**Supplied data**
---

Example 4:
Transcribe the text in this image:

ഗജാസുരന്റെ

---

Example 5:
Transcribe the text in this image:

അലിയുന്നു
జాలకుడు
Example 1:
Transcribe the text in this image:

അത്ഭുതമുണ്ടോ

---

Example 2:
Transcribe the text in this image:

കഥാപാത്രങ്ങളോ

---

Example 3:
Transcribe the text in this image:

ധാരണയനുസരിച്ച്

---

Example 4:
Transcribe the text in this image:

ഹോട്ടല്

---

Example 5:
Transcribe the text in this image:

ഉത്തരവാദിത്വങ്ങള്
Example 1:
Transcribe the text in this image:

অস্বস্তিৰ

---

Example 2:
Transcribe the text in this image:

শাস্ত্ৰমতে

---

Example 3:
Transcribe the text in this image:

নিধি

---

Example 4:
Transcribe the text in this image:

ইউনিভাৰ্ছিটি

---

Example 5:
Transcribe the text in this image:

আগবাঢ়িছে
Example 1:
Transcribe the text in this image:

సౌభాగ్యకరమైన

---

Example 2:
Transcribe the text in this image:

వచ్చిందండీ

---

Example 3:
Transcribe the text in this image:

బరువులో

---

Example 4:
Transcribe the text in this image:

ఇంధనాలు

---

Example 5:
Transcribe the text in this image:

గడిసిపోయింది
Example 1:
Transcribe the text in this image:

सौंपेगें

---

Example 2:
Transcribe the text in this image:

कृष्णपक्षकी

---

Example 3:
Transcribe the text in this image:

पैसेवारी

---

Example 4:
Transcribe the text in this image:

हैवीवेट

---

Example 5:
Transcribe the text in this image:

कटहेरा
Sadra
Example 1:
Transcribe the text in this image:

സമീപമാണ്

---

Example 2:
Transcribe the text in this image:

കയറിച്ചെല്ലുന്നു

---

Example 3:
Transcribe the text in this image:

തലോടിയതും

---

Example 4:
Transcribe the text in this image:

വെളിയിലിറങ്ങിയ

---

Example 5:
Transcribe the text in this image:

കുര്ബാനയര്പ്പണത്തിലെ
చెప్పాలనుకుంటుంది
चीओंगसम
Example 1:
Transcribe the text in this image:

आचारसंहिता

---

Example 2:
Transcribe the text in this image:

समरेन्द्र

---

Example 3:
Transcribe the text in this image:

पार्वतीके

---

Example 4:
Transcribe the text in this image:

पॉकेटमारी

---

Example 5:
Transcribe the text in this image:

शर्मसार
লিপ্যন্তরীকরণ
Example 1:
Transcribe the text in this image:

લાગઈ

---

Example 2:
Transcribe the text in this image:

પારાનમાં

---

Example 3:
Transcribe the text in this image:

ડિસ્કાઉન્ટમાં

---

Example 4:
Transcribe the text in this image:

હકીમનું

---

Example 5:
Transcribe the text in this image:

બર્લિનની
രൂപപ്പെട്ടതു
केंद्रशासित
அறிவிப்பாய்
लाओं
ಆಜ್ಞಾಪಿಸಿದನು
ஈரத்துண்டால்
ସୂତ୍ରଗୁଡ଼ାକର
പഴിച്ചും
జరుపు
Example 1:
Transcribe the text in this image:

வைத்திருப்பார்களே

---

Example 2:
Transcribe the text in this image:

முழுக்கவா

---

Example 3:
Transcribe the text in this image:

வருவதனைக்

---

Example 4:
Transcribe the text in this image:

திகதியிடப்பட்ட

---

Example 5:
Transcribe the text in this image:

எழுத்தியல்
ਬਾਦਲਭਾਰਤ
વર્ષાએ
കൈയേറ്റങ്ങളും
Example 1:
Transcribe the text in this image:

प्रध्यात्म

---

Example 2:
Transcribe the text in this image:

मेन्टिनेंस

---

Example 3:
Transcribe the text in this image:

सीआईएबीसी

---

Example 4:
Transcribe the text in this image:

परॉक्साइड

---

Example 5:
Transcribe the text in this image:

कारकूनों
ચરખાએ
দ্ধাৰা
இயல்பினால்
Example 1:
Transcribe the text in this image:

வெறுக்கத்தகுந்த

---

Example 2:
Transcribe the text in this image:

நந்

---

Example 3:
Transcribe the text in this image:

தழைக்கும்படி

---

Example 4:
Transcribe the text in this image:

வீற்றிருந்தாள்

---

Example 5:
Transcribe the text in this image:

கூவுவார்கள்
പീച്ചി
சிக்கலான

**About this task**
Write the material out once more so that every line matches the original.

**Problem solution**
---

Example 4:
Transcribe the text in this image:

ഗജാസുരന്റെ

---

Example 5:
Transcribe the text in this image:

അലിയുന്നു
జాలకుడు
Example 1:
Transcribe the text in this image:

അത്ഭുതമുണ്ടോ

---

Example 2:
Transcribe the text in this image:

കഥാപാത്രങ്ങളോ

---

Example 3:
Transcribe the text in this image:

ധാരണയനുസരിച്ച്

---

Example 4:
Transcribe the text in this image:

ഹോട്ടല്

---

Example 5:
Transcribe the text in this image:

ഉത്തരവാദിത്വങ്ങള്
Example 1:
Transcribe the text in this image:

অস্বস্তিৰ

---

Example 2:
Transcribe the text in this image:

শাস্ত্ৰমতে

---

Example 3:
Transcribe the text in this image:

নিধি

---

Example 4:
Transcribe the text in this image:

ইউনিভাৰ্ছিটি

---

Example 5:
Transcribe the text in this image:

আগবাঢ়িছে
Example 1:
Transcribe the text in this image:

సౌభాగ్యకరమైన

---

Example 2:
Transcribe the text in this image:

వచ్చిందండీ

---

Example 3:
Transcribe the text in this image:

బరువులో

---

Example 4:
Transcribe the text in this image:

ఇంధనాలు

---

Example 5:
Transcribe the text in this image:

గడిసిపోయింది
Example 1:
Transcribe the text in this image:

सौंपेगें

---

Example 2:
Transcribe the text in this image:

कृष्णपक्षकी

---

Example 3:
Transcribe the text in this image:

पैसेवारी

---

Example 4:
Transcribe the text in this image:

हैवीवेट

---

Example 5:
Transcribe the text in this image:

कटहेरा
Sadra
Example 1:
Transcribe the text in this image:

സമീപമാണ്

---

Example 2:
Transcribe the text in this image:

കയറിച്ചെല്ലുന്നു

---

Example 3:
Transcribe the text in this image:

തലോടിയതും

---

Example 4:
Transcribe the text in this image:

വെളിയിലിറങ്ങിയ

---

Example 5:
Transcribe the text in this image:

കുര്ബാനയര്പ്പണത്തിലെ
చెప్పాలనుకుంటుంది
चीओंगसम
Example 1:
Transcribe the text in this image:

आचारसंहिता

---

Example 2:
Transcribe the text in this image:

समरेन्द्र

---

Example 3:
Transcribe the text in this image:

पार्वतीके

---

Example 4:
Transcribe the text in this image:

पॉकेटमारी

---

Example 5:
Transcribe the text in this image:

शर्मसार
লিপ্যন্তরীকরণ
Example 1:
Transcribe the text in this image:

લાગઈ

---

Example 2:
Transcribe the text in this image:

પારાનમાં

---

Example 3:
Transcribe the text in this image:

ડિસ્કાઉન્ટમાં

---

Example 4:
Transcribe the text in this image:

હકીમનું

---

Example 5:
Transcribe the text in this image:

બર્લિનની
രൂപപ്പെട്ടതു
केंद्रशासित
அறிவிப்பாய்
लाओं
ಆಜ್ಞಾಪಿಸಿದನು
ஈரத்துண்டால்
ସୂତ୍ରଗୁଡ଼ାକର
പഴിച്ചും
జరుపు
Example 1:
Transcribe the text in this image:

வைத்திருப்பார்களே

---

Example 2:
Transcribe the text in this image:

முழுக்கவா

---

Example 3:
Transcribe the text in this image:

வருவதனைக்

---

Example 4:
Transcribe the text in this image:

திகதியிடப்பட்ட

---

Example 5:
Transcribe the text in this image:

எழுத்தியல்
ਬਾਦਲਭਾਰਤ
વર્ષાએ
കൈയേറ്റങ്ങളും
Example 1:
Transcribe the text in this image:

प्रध्यात्म

---

Example 2:
Transcribe the text in this image:

मेन्टिनेंस

---

Example 3:
Transcribe the text in this image:

सीआईएबीसी

---

Example 4:
Transcribe the text in this image:

परॉक्साइड

---

Example 5:
Transcribe the text in this image:

कारकूनों
ચરખાએ
দ্ধাৰা
இயல்பினால்
Example 1:
Transcribe the text in this image:

வெறுக்கத்தகுந்த

---

Example 2:
Transcribe the text in this image:

நந்

---

Example 3:
Transcribe the text in this image:

தழைக்கும்படி

---

Example 4:
Transcribe the text in this image:

வீற்றிருந்தாள்

---

Example 5:
Transcribe the text in this image:

கூவுவார்கள்
പീച്ചി
சிக்கலான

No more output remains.